В течение долгого времени никто из нас не обмолвился и словом, и я остро осознавала, что он до сих пор руками обрамлял моё лицо и его губы были всего в нескольких дюймах от моего рта. Собирался ли он снова поцеловать меня? Хотела ли я, чтобы он опять поцеловал меня?
Прежде чем я смогла ответить на этот вопрос, взгляд его глаз стал унылым и нечитаемым, и он опустил руки, отступив на шаг назад.
— Прости. Я не хотел…
На секунду его хриплые слова повисли в воздухе между нами, прежде чем выплеснулись на меня подобно ведру холодной воды.

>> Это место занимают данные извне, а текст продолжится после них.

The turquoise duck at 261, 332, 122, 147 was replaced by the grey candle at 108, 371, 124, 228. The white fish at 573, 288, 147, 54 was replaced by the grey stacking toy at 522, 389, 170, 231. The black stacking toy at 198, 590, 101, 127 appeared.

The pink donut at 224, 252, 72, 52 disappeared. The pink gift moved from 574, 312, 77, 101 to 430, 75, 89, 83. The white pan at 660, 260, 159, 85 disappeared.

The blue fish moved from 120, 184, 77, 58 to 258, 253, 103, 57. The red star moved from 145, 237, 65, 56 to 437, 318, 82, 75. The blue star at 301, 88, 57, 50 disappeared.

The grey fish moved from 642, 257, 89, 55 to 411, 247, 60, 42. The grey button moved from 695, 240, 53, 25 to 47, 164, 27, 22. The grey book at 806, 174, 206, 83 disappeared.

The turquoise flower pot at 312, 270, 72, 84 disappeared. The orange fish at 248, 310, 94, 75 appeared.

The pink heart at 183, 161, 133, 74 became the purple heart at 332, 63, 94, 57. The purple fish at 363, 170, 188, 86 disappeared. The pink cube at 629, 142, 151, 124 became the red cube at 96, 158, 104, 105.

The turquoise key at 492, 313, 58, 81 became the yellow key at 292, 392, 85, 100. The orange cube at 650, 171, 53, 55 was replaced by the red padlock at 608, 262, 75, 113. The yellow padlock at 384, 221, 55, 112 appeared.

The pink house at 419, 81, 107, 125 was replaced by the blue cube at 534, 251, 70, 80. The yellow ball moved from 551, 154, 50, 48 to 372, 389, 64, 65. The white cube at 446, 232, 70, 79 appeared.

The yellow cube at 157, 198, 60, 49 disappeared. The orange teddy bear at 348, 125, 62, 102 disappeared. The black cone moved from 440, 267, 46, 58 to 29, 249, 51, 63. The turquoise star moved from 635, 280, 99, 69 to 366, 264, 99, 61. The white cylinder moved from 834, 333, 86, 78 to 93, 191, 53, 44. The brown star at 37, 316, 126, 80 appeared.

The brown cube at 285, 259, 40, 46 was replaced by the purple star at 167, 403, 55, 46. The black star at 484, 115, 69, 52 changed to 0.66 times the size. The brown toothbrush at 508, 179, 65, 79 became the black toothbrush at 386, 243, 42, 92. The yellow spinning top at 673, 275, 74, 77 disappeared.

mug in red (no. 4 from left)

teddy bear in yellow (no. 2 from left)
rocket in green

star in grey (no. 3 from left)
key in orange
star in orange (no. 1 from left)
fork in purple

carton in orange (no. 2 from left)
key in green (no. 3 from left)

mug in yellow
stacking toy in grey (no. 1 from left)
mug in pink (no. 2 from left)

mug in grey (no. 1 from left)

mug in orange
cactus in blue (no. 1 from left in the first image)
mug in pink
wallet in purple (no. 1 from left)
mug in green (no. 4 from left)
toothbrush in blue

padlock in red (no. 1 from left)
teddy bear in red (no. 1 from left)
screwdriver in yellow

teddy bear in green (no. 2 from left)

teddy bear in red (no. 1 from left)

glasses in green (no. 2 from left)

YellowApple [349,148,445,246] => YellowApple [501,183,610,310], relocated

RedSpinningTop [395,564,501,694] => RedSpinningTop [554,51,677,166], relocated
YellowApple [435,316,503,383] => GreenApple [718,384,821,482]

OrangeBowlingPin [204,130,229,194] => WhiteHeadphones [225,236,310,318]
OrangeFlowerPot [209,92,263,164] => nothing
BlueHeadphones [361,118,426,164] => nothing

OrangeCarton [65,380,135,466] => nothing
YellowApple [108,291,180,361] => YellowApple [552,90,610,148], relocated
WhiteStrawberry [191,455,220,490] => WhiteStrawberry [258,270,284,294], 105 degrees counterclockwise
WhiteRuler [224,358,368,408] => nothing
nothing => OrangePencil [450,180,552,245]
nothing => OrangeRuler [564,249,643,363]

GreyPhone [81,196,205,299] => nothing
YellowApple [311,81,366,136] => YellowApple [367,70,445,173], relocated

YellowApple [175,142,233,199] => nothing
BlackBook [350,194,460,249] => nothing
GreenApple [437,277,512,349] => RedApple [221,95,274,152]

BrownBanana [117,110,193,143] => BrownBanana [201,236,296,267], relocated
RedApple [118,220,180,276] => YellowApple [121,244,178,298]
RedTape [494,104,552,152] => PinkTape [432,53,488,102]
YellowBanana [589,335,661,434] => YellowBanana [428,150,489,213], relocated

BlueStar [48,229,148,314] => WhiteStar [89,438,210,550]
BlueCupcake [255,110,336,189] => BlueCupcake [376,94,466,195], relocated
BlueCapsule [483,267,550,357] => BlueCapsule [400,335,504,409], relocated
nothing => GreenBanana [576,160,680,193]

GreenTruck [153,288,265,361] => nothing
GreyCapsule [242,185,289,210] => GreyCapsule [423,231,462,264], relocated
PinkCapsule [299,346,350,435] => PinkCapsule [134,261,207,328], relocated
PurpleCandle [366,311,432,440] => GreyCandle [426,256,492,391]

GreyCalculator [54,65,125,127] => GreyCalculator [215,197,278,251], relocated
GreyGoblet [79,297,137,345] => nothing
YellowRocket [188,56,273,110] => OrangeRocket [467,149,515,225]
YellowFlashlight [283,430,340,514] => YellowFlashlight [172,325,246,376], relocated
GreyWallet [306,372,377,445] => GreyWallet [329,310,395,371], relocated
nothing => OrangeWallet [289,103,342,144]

Он не хотел? Я оторвала свой взгляд от его глаз, но не раньше, чем увидела, как сожаление медленно расползалось по его выражению лица. Мой желудок упал, и меня кинуло в жар, унижение захлестнуло меня.
— Сара…
— Нет.
Я не хотела слышать его объяснение или что он скажет мне, что это было ошибкой; его реакция громко и ясно кричала об этом. Неважно, зачем он поцеловал меня. Это было сделано и мы ничего не могли уже изменить. Да и говорить об этом я не хотела. Слёзы прожгли глаза, заставив меня разозлиться, что я позволила простому поцелую взволновать меня настолько сильно, даже если это был мой первый поцелуй.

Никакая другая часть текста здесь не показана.